**Exercise directions**
Go through the data and copy each line where the word "increasingly" shows up.

**Records shown**
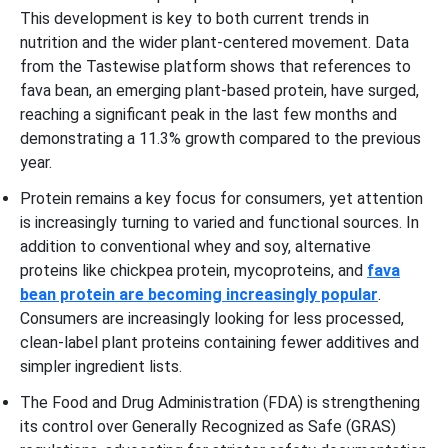
This development is key to both current trends in
nutrition and the wider plant-centered movement. Data
from the Tastewise platform shows that references to
fava bean, an emerging plant-based protein, have surged,
reaching a significant peak in the last few months and
demonstrating a 11.3% growth compared to the previous
year.
Protein remains a key focus for consumers, yet attention
is increasingly turning to varied and functional sources. In
addition to conventional whey and soy, alternative
proteins like chickpea protein, mycoproteins, and
fava
bean protein are becoming increasingly popular
.
Consumers are increasingly looking for less processed,
clean-label plant proteins containing fewer additives and
simpler ingredient lists.
The Food and Drug Administration (FDA) is strengthening
its control over Generally Recognized as Safe (GRAS)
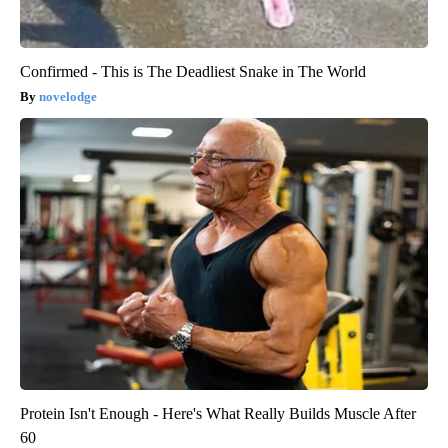
Confirmed - This is The Deadliest Snake in The World
novelodge
Protein Isn't Enough - Here's What Really Builds Muscle After
60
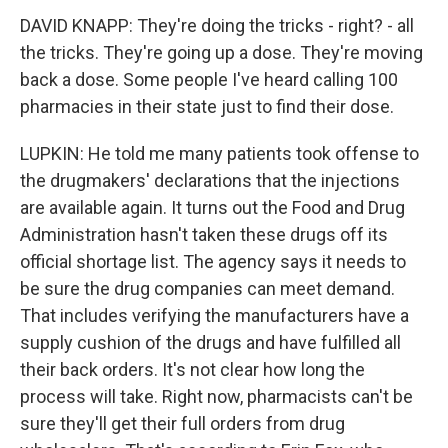
DAVID KNAPP: They're doing the tricks - right? - all
the tricks. They're going up a dose. They're moving
back a dose. Some people I've heard calling 100
pharmacies in their state just to find their dose.
LUPKIN: He told me many patients took offense to
the drugmakers' declarations that the injections
are available again. It turns out the Food and Drug
Administration hasn't taken these drugs off its
official shortage list. The agency says it needs to
be sure the drug companies can meet demand.
That includes verifying the manufacturers have a
supply cushion of the drugs and have fulfilled all
their back orders. It's not clear how long the
process will take. Right now, pharmacists can't be
sure they'll get their full orders from drug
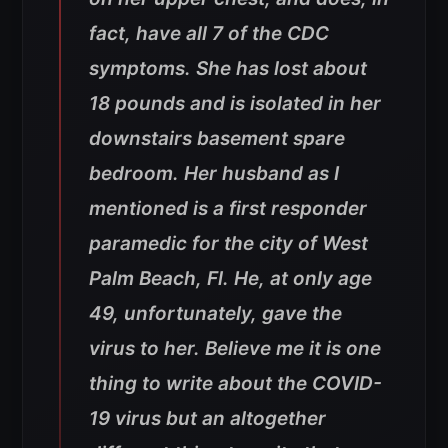
fact, have all 7 of the CDC
symptoms. She has lost about
18 pounds and is isolated in her
downstairs basement spare
bedroom. Her husband as I
mentioned is a first responder
paramedic for the city of West
Palm Beach, Fl. He, at only age
49, unfortunately, gave the
virus to her. Believe me it is one
thing to write about the COVID-
19 virus but an altogether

**Output for this task**
is increasingly turning to varied and functional sources. In
bean protein are becoming increasingly popular
Consumers are increasingly looking for less processed,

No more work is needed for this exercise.